- The economy is on the verge of “SPAC 2.0,” Amy Butte, principal at blank-check company Iron Spark and former CFO of the New York Stock Exchange, told CNBC Monday. “SPACs are starting to disintermediate late-stage venture capital.”
- Butte, who has led finance at Credit Suisse and BNP Paribas, defined SPAC 2.0 as having “more operators” than the current iteration of SPACs, in which companies file an IPO by merging with a special purpose acquisition company like Iron Spark. SPAC 2.0 will also have “more founder and company-friendly economics” and “different players in the marketplace,” Butte said.
- Going public through a SPAC merger has been an increasingly popular decision over the past year, as some high-growth companies consider it a more efficient path to the public marketplace. Under a SPAC transaction, a private company goes public by merging with a blank-check company that’s already publicly traded. The blank-check company has up to two years to find a merger partner and deploy its capital.
In 2020, 219 SPACs raised $73 billion in proceeds, Business Insider reported. That’s a 462% year-over-year jump in proceeds raised using the process, outpacing traditional IPOs, which raised $67 billion year-to-date. Companies including Virgin Galactic, AppHarvest and DraftKings have chosen the SPAC approach.

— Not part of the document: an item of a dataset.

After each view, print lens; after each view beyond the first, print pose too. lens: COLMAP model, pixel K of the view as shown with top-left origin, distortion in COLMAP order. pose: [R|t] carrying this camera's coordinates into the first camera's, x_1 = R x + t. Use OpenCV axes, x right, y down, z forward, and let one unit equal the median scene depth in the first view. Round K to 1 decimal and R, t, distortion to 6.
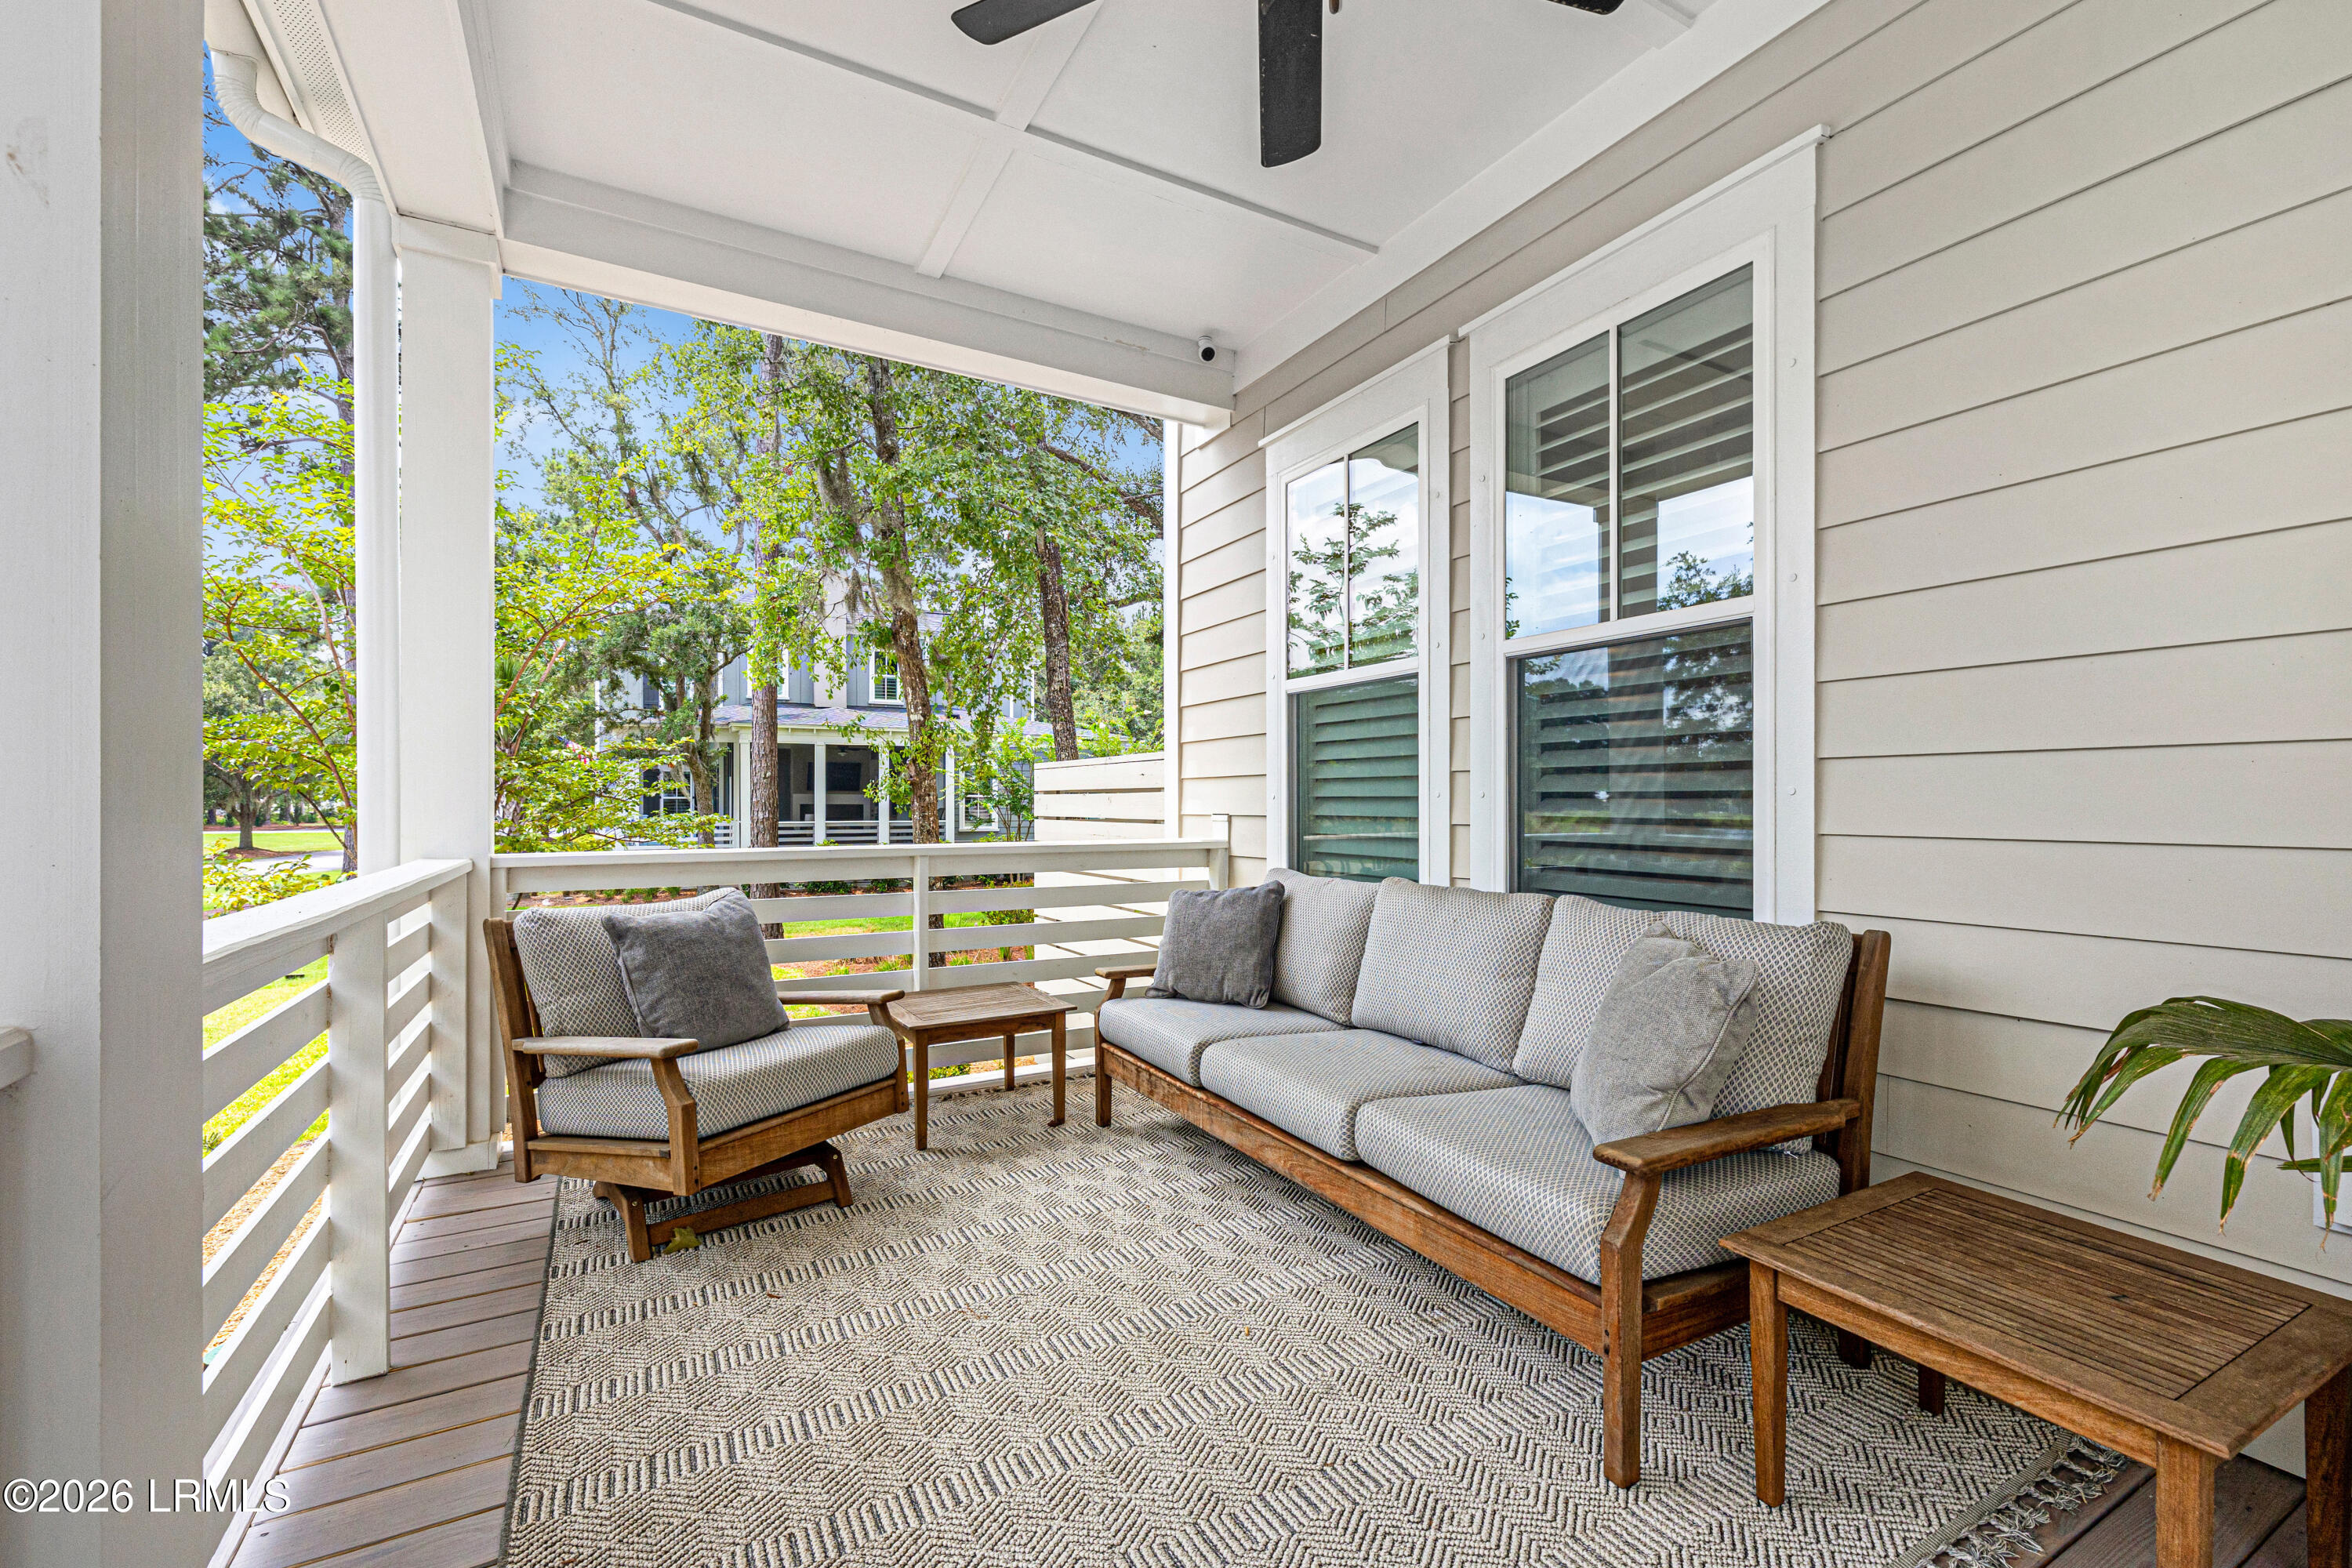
lens RADIAL K [[1002.8, 0, 1178.4], [0, 1002.8, 798.4], [0, 0, 1]] dist [-0.001608, 0.001102]
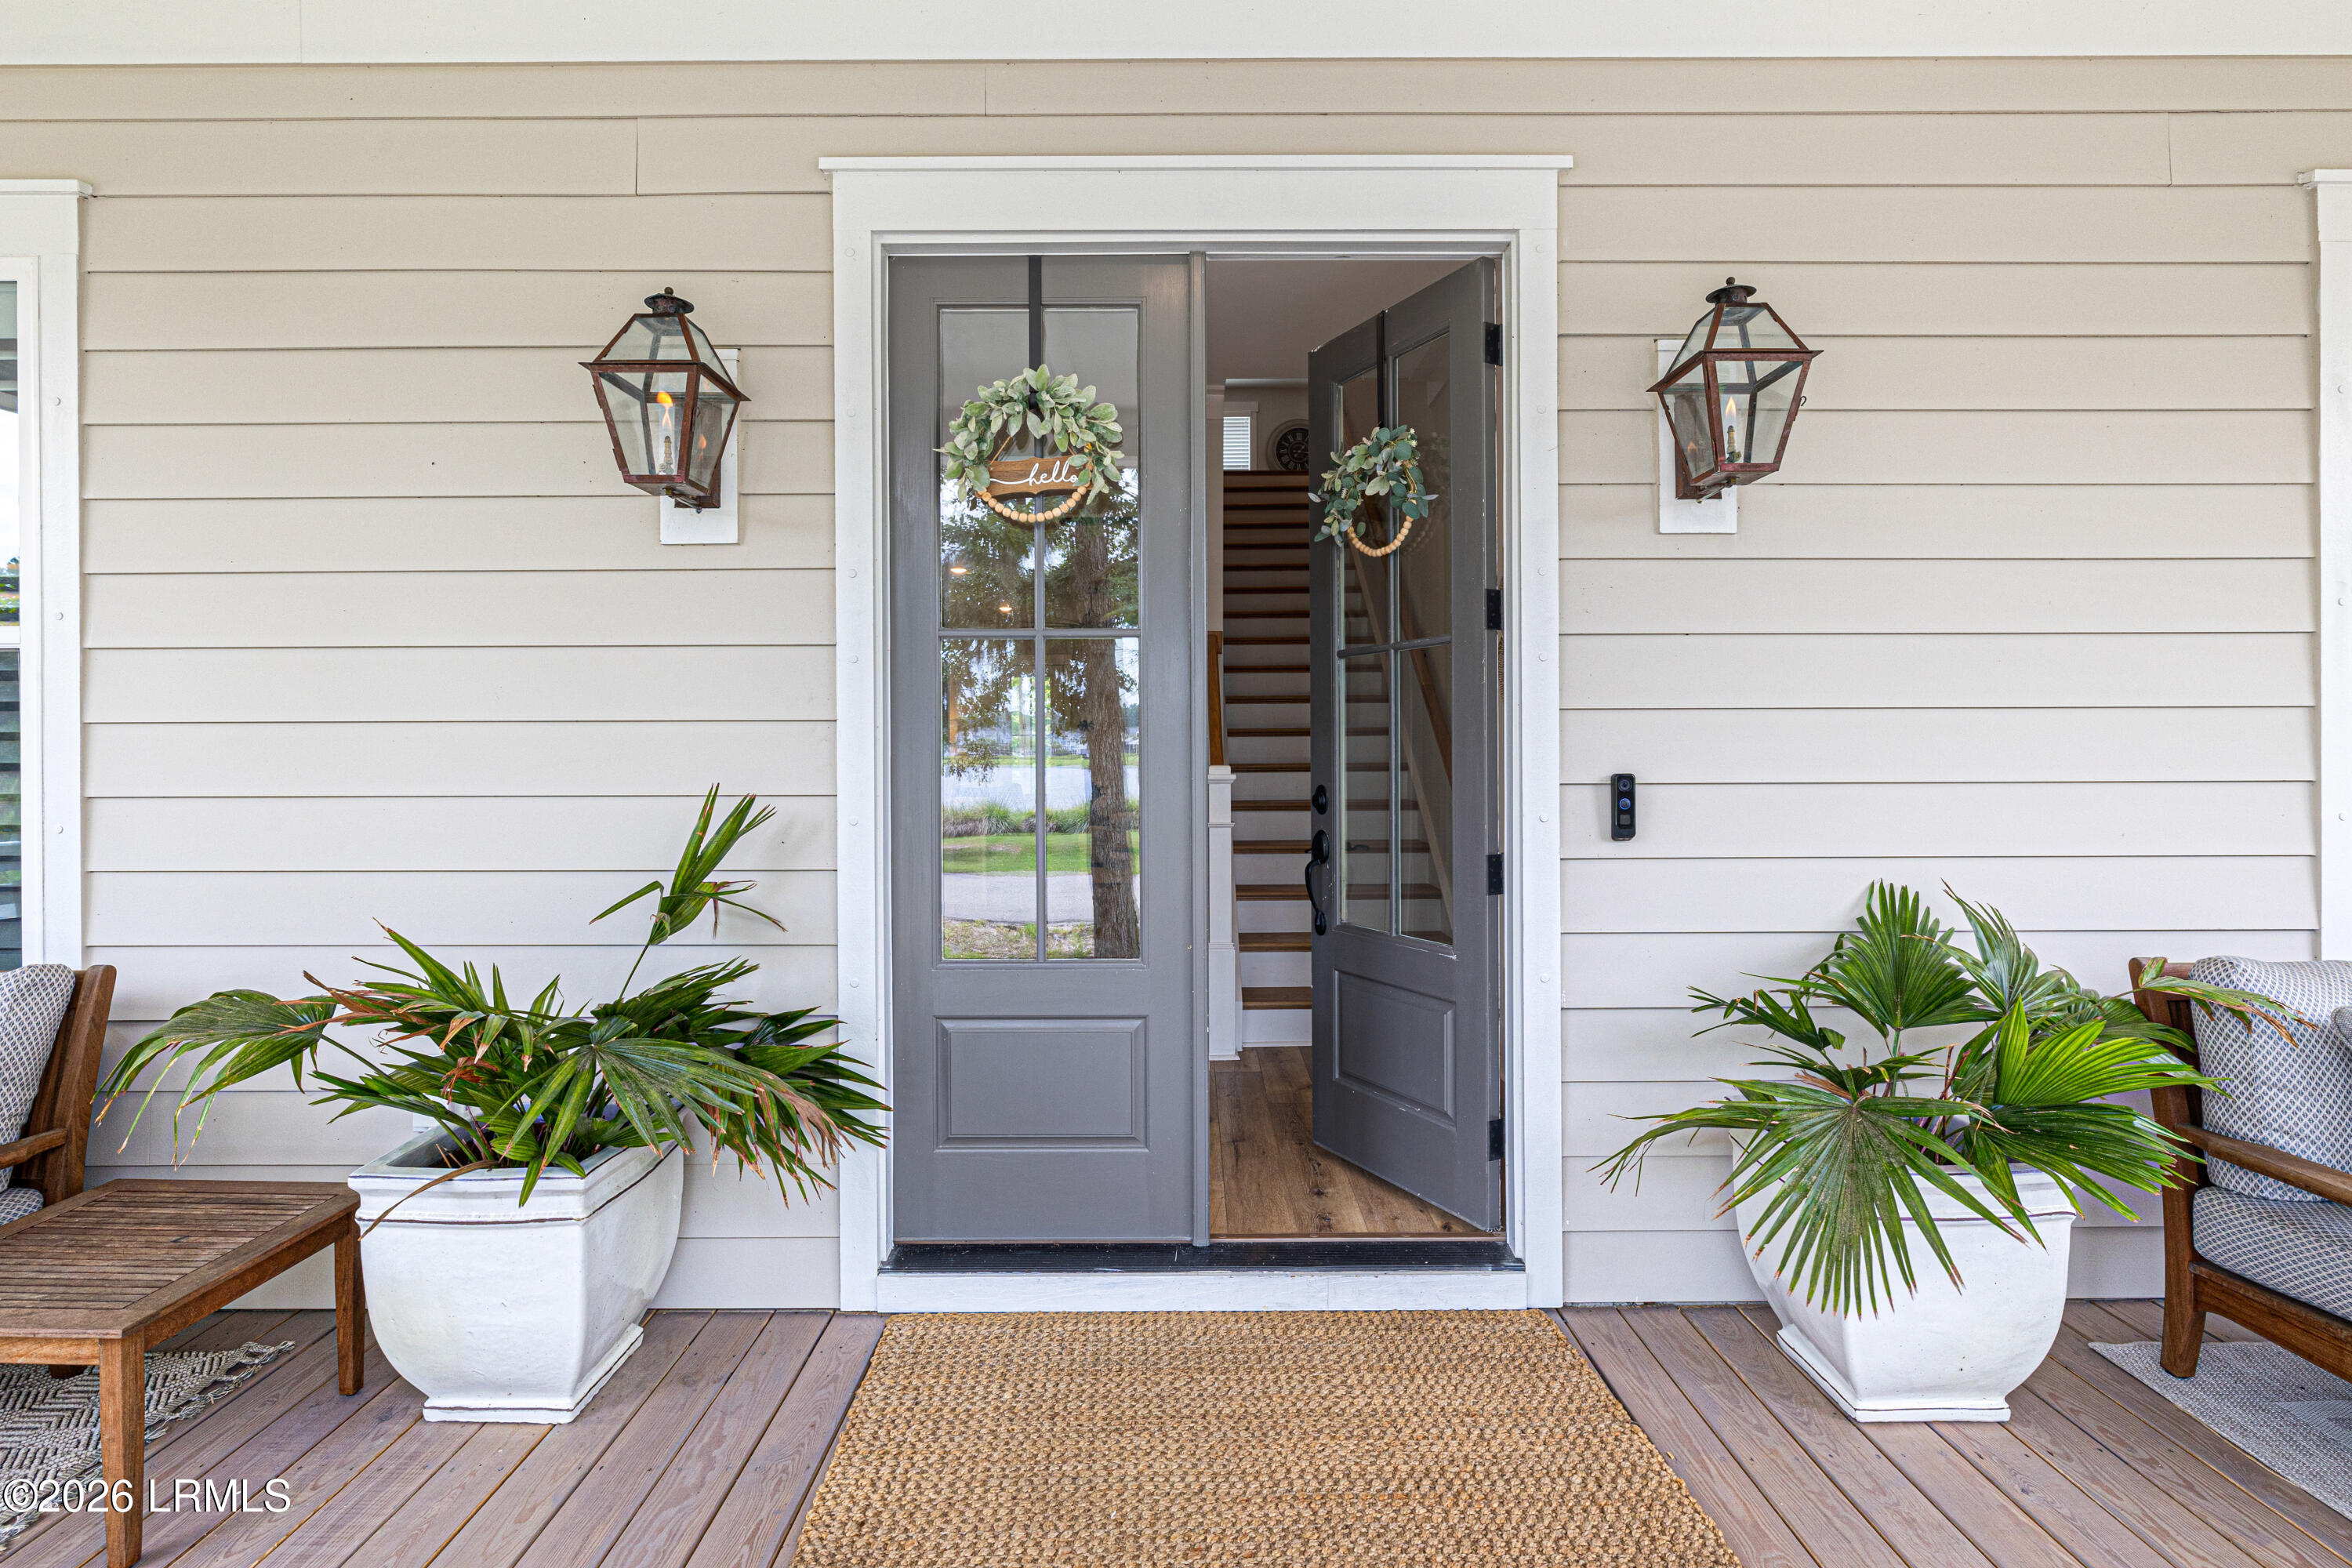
lens RADIAL K [[1104.1, 0, 1169.5], [0, 1104.1, 762.1], [0, 0, 1]] dist [-0.000671, -0.000006]
pose [[0.493092, -0.004944, 0.869963, 0.232019], [-0.000244, 0.999983, 0.005822, -0.094536], [-0.869977, -0.003083, 0.493082, -0.590806]]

Despite their risks, which can include a compressed period in which private companies have to prepare for public reporting and regulatory oversight, SPACs are here to stay, Butte predicts, especially for start-ups who traditionally rely on several rounds of venture capital raises prior to filing an S-1.
“If you go back to the early 2000s, venture rounds of D, E and F, were a very low percentage of proceeds raised for companies,” Butte said. “But [around] 2014 and 2015 was an inflection point, and that percentage hit closer to 40%. That’s come down by about half in 2020.”
Based on this, Butte said, SPACs have begun disintermediating late-stage venture capital funders in the process of going public. “They’re disintermediating a portion of the traditional IPO, too,” she said. “That’s okay, because late-stage VC is actually really expensive for early stage growth companies.”
But, given SEC disclosure requirements that are likely to follow the SPAC boom, blank-check companies may find the deal significantly less lucrative going forward, CNBC said. But Butte, as a blank-check company principal, still believes participating in SPACs will be worth their time.
“There are a lot of people with a lot of value to add,” she said. “Look at former operators who want to find a way to either help a company, or be part of a new company. There are growth companies who still need to find new forms of capital; once again, late-stage VC is really expensive.”
The high cost of late-stage venture funding rounds makes the best case for SPACs, Butte said. “We’ve seen in hedge funds, and in other parts of the industry, that the economics become more competitive, and the people themselves either have to become better, or need to exit,” she said.